-------- EXCERPT

Harmonizing Creation and Compensation: The Future of Open Source AI in a Copyrighted World
How can Open Source AI models remain competitive in an environment that requires copyrighted material for training?
At the forefront of AI are foundation models and Generative AI (GenAI) models that demonstrate amazing skill at creating novel output derived from their training data. GenAI is trained on a huge corpus of data — text, images, videos, music — both to learn to express itself in a human-like manner appropriate for the culture and to learn information about a wide variety of topics. AI training data is not mined for its discrete, expressive content. GenAI is able to produce new content similar to existing material and can be prompted to unintentionally or intentionally reproduce content from which it was trained.
Content creators and copyright holders are concerned about GenAI models training on copyrighted material and reproducing copyrighted material in their output that infringes on their rights, without license or compensation. The AI industry generally believes that AI Models should be permitted to train on any publicly available material, much the same way that humans learn from the entire culture — reading library books, watching TV shows, and listening to music. AI models do not reproduce exact training data sets for unrelated queries, but their ability to combine, derive, and sometimes recall portions of the training corpus changes the presumptions.
Open Source Software proved to be a huge benefit to the technology industry by encouraging innovation and leveraging the skills of a vast pool of talent around the world. Open Source AI will provide a fertile ground for a similar impact. AI entrepreneurs need the same access to and benefits from Open Source AI models as Open Source Software provided. The largest and best AI models are trained on copyrighted material. If access to the best models and best training data are limited to closed models or models with restrictions on use, progress in the AI industry could be strangled.
The OSI (Open Source Initiative) AI license definition will guarantee commercial use (see the Open Source AI Draft here). We have analyzed the challenges associated with the Open Source AI definition in our previous blog. If so-called Open Source AI models are trained on copyrighted material, because the models are derivative works, it might not be possible to use them for commercial purposes. The small and medium businesses developing new businesses around AI models don't have the resources to seek out and license each piece of training material independently. The large companies that create state-of-the-art Open Source foundation AI models may license the training material for their own, commercial use, but they are not necessarily going to acquire the rights for all downstream users.
We would like to explore the challenge associated with copyrighted material and AI by providing reference to the challenge of patents owned by the technology sector.

----------------

◆ PROBLEM A ◆
Repeat the passage of the article on open source AI and copyright word for word, from "Harmonizing Creation and" up to and including "material for training?".

-------- SUPPLIED MATERIAL

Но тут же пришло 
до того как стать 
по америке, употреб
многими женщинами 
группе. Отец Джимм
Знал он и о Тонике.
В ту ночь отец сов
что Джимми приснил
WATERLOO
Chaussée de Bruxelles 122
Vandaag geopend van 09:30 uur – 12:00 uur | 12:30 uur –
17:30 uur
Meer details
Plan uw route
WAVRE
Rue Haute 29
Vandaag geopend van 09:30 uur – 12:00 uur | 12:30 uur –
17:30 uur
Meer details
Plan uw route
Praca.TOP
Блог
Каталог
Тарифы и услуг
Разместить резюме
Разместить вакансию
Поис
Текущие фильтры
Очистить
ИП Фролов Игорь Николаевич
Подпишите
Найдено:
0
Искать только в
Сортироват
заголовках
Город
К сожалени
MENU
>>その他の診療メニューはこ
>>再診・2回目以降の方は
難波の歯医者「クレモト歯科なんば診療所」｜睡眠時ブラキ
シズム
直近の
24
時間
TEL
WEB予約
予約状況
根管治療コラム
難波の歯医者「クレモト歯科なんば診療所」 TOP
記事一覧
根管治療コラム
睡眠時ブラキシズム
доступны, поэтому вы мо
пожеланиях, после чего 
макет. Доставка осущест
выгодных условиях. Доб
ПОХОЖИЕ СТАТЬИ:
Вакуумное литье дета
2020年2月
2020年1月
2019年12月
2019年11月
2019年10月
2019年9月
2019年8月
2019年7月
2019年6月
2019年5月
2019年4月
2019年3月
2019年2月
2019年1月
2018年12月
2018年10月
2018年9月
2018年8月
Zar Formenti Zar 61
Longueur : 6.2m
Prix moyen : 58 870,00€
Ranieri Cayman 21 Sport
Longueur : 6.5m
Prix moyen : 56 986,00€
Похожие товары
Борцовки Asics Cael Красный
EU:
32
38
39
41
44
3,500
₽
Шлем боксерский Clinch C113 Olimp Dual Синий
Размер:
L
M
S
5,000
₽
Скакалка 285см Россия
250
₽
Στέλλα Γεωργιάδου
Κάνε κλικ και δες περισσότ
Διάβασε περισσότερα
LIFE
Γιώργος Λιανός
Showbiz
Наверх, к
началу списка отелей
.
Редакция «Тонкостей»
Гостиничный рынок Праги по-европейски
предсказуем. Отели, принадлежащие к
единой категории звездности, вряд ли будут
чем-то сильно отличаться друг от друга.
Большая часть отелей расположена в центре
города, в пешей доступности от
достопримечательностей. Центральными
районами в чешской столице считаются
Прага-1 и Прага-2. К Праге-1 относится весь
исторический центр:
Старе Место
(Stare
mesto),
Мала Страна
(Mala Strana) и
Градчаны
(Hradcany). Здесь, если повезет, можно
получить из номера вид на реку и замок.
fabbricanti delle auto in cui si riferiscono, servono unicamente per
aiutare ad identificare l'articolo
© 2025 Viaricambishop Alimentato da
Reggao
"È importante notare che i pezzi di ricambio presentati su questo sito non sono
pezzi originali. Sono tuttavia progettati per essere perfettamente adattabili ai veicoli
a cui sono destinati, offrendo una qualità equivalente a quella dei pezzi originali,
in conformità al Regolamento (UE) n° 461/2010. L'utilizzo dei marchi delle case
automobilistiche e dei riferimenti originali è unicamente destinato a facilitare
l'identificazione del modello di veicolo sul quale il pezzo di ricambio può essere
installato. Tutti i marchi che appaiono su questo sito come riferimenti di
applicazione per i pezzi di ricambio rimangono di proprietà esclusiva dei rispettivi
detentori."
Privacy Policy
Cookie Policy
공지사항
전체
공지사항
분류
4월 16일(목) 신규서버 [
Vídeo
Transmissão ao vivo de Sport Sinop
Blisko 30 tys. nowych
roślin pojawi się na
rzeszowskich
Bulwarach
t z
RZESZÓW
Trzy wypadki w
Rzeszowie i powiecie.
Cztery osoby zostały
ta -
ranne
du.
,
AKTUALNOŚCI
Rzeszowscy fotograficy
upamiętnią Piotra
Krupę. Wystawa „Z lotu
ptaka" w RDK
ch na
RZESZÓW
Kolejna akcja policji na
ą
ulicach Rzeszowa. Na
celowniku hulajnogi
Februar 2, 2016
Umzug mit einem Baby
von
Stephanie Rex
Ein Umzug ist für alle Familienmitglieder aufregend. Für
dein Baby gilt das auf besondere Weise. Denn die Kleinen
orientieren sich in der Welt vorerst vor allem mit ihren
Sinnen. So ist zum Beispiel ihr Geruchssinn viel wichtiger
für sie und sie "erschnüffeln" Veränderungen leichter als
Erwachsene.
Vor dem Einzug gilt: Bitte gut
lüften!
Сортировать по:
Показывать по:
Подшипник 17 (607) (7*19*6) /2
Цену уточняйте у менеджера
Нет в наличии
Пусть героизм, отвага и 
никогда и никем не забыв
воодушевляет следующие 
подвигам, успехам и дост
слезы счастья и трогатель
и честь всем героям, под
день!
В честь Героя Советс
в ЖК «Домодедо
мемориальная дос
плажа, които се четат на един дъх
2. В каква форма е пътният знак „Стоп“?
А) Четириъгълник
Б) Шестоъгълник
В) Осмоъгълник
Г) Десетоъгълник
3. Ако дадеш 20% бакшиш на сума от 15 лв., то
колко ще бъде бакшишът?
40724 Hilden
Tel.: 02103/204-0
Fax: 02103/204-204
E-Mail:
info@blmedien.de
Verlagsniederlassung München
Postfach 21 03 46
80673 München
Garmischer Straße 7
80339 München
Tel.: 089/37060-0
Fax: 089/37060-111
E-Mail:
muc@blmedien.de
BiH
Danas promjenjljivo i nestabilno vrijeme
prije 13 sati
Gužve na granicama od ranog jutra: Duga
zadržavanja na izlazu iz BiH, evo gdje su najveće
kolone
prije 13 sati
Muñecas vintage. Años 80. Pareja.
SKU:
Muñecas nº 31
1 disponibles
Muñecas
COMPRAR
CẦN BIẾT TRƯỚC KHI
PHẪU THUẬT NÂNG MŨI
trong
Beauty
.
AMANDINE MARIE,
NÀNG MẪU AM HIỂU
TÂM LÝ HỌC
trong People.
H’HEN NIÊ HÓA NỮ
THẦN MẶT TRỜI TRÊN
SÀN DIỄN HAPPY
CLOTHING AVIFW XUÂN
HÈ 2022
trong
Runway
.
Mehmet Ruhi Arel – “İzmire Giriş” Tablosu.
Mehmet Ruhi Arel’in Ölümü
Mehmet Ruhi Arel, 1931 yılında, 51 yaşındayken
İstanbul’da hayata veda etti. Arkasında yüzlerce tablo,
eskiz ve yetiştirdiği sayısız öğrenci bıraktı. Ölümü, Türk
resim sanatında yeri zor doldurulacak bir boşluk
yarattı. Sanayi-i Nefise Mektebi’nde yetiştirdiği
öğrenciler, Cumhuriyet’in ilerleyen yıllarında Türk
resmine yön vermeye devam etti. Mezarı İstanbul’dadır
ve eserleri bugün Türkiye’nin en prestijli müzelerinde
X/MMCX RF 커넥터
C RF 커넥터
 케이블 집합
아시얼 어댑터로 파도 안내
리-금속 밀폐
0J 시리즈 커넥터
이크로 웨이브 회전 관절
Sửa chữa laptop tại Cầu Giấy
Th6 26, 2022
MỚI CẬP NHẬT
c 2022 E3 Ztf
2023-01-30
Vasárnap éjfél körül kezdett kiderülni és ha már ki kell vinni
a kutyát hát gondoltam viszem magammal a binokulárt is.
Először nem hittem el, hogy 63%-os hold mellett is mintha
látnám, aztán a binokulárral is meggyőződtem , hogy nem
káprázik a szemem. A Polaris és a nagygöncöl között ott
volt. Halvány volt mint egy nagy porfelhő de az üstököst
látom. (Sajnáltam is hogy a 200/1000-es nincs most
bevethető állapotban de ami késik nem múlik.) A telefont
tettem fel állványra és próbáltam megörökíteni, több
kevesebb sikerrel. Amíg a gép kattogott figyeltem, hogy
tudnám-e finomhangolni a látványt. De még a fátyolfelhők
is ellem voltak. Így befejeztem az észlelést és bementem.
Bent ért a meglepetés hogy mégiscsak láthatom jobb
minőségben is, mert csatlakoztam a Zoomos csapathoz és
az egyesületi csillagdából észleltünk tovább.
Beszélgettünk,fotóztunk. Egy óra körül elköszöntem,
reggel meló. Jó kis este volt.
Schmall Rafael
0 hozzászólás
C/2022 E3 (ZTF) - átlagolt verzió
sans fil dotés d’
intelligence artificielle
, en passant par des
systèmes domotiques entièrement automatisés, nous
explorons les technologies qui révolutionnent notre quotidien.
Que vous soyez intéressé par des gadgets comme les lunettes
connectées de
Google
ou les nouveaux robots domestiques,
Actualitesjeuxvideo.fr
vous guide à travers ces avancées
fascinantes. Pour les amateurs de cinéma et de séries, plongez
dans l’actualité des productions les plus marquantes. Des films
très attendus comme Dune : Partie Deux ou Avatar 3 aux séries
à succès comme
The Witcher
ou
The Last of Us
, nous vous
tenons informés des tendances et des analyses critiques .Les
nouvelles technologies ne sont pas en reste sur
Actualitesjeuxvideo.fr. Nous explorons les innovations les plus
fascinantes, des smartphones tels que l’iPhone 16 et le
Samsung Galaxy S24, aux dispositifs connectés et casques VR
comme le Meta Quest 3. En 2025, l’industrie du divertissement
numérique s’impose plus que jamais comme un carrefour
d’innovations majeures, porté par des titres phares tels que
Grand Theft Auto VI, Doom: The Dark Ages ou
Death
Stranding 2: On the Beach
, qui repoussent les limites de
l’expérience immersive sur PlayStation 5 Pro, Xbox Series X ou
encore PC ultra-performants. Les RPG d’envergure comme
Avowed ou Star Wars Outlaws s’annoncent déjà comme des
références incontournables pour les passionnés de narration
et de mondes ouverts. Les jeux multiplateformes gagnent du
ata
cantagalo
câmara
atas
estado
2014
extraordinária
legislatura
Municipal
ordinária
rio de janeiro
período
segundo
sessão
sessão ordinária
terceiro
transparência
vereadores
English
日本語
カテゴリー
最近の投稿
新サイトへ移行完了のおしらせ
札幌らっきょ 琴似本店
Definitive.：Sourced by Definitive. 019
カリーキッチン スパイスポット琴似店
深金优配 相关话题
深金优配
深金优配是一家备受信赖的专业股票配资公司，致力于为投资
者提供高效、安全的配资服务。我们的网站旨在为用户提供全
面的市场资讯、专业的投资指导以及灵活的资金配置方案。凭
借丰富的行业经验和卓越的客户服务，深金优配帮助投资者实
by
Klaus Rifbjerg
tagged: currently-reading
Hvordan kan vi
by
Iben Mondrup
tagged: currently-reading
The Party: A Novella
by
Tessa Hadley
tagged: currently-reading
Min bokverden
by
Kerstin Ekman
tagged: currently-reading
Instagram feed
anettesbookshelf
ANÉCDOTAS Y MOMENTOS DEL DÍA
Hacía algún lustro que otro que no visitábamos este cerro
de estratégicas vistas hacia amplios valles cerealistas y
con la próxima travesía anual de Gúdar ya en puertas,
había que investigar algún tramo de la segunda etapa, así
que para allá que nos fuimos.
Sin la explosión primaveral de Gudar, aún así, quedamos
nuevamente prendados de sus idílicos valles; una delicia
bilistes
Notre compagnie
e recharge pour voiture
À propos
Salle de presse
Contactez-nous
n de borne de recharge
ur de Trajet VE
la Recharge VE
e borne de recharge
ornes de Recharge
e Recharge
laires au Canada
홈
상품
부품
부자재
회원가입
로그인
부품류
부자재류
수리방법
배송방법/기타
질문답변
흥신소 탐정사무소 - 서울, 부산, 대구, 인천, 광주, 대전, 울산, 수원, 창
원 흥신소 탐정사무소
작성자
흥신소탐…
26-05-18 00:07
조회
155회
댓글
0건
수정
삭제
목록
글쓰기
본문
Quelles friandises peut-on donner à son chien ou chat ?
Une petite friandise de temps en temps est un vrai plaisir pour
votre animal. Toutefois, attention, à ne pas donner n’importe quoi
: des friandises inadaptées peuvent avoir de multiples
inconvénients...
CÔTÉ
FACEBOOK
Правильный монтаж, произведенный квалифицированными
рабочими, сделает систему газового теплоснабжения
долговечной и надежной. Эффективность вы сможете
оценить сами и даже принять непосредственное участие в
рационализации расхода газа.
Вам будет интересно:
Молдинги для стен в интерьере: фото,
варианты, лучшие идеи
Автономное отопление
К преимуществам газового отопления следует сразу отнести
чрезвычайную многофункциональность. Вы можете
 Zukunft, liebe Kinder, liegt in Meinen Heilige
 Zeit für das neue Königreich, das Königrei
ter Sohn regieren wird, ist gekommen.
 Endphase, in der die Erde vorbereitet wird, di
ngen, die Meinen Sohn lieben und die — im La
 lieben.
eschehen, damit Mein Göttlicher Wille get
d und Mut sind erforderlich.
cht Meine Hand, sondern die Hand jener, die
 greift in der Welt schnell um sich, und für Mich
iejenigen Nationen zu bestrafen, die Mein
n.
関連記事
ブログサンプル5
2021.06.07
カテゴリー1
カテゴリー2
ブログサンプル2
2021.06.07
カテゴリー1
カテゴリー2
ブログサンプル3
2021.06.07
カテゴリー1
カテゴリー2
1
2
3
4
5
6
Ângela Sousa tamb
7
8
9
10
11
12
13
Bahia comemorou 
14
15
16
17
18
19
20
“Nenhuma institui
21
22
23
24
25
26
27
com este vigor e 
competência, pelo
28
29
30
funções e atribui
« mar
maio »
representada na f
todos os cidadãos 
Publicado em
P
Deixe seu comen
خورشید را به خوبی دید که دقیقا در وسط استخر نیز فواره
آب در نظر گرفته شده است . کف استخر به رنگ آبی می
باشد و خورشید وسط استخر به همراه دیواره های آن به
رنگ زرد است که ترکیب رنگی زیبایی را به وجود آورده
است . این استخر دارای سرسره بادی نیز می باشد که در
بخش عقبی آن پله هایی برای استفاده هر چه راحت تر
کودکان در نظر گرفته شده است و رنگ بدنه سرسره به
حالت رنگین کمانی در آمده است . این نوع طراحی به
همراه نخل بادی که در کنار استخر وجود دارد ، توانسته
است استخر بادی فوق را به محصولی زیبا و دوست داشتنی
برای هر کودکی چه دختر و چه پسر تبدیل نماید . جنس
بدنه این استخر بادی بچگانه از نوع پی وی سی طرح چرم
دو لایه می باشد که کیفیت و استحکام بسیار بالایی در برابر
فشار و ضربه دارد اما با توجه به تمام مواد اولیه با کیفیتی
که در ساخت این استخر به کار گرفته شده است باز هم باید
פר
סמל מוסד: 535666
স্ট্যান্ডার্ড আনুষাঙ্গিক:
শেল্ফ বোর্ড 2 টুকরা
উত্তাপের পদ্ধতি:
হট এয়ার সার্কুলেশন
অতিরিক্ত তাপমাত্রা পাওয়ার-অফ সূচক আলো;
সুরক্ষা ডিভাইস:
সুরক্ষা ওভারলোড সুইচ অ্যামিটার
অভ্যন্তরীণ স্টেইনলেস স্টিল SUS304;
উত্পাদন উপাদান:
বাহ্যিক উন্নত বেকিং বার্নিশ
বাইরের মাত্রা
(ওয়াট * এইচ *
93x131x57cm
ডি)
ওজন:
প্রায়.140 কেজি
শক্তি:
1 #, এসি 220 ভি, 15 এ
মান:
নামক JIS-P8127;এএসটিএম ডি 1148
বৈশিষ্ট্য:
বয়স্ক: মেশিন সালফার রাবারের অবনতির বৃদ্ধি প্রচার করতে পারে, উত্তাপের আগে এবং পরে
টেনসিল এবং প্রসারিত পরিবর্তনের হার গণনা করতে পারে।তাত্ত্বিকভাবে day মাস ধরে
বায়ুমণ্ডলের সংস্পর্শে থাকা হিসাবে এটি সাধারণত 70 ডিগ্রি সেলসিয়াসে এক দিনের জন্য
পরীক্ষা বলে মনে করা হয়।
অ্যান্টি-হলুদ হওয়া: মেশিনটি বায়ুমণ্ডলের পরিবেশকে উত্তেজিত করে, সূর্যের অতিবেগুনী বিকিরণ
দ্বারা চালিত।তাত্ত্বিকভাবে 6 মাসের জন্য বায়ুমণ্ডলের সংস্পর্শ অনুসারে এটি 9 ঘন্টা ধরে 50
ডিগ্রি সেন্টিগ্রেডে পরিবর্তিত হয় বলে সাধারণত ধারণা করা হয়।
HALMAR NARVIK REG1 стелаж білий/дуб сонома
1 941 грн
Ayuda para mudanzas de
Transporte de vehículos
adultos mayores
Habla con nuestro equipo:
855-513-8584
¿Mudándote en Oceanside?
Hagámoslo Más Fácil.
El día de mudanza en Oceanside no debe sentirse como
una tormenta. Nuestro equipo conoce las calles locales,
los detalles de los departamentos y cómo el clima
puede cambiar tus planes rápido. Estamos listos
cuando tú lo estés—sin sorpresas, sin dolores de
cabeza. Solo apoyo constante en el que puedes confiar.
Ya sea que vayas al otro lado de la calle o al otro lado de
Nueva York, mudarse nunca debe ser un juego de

----------------

◆ PROBLEM B ◆
Reproduce the entries line for line, from their very first line up to and including the line with "Большая часть отелей расположена в центре".

◆ EXERCISE ANSWER A ◆
Harmonizing Creation and Compensation: The Future of Open Source AI in a Copyrighted World
How can Open Source AI models remain competitive in an environment that requires copyrighted material for training?

◆ EXERCISE ANSWER B ◆
Но тут же пришло 
до того как стать 
по америке, употреб
многими женщинами 
группе. Отец Джимм
Знал он и о Тонике.
В ту ночь отец сов
что Джимми приснил
WATERLOO
Chaussée de Bruxelles 122
Vandaag geopend van 09:30 uur – 12:00 uur | 12:30 uur –
17:30 uur
Meer details
Plan uw route
WAVRE
Rue Haute 29
Vandaag geopend van 09:30 uur – 12:00 uur | 12:30 uur –
17:30 uur
Meer details
Plan uw route
Praca.TOP
Блог
Каталог
Тарифы и услуг
Разместить резюме
Разместить вакансию
Поис
Текущие фильтры
Очистить
ИП Фролов Игорь Николаевич
Подпишите
Найдено:
0
Искать только в
Сортироват
заголовках
Город
К сожалени
MENU
>>その他の診療メニューはこ
>>再診・2回目以降の方は
難波の歯医者「クレモト歯科なんば診療所」｜睡眠時ブラキ
シズム
直近の
24
時間
TEL
WEB予約
予約状況
根管治療コラム
難波の歯医者「クレモト歯科なんば診療所」 TOP
記事一覧
根管治療コラム
睡眠時ブラキシズム
доступны, поэтому вы мо
пожеланиях, после чего 
макет. Доставка осущест
выгодных условиях. Доб
ПОХОЖИЕ СТАТЬИ:
Вакуумное литье дета
2020年2月
2020年1月
2019年12月
2019年11月
2019年10月
2019年9月
2019年8月
2019年7月
2019年6月
2019年5月
2019年4月
2019年3月
2019年2月
2019年1月
2018年12月
2018年10月
2018年9月
2018年8月
Zar Formenti Zar 61
Longueur : 6.2m
Prix moyen : 58 870,00€
Ranieri Cayman 21 Sport
Longueur : 6.5m
Prix moyen : 56 986,00€
Похожие товары
Борцовки Asics Cael Красный
EU:
32
38
39
41
44
3,500
₽
Шлем боксерский Clinch C113 Olimp Dual Синий
Размер:
L
M
S
5,000
₽
Скакалка 285см Россия
250
₽
Στέλλα Γεωργιάδου
Κάνε κλικ και δες περισσότ
Διάβασε περισσότερα
LIFE
Γιώργος Λιανός
Showbiz
Наверх, к
началу списка отелей
.
Редакция «Тонкостей»
Гостиничный рынок Праги по-европейски
предсказуем. Отели, принадлежащие к
единой категории звездности, вряд ли будут
чем-то сильно отличаться друг от друга.
Большая часть отелей расположена в центре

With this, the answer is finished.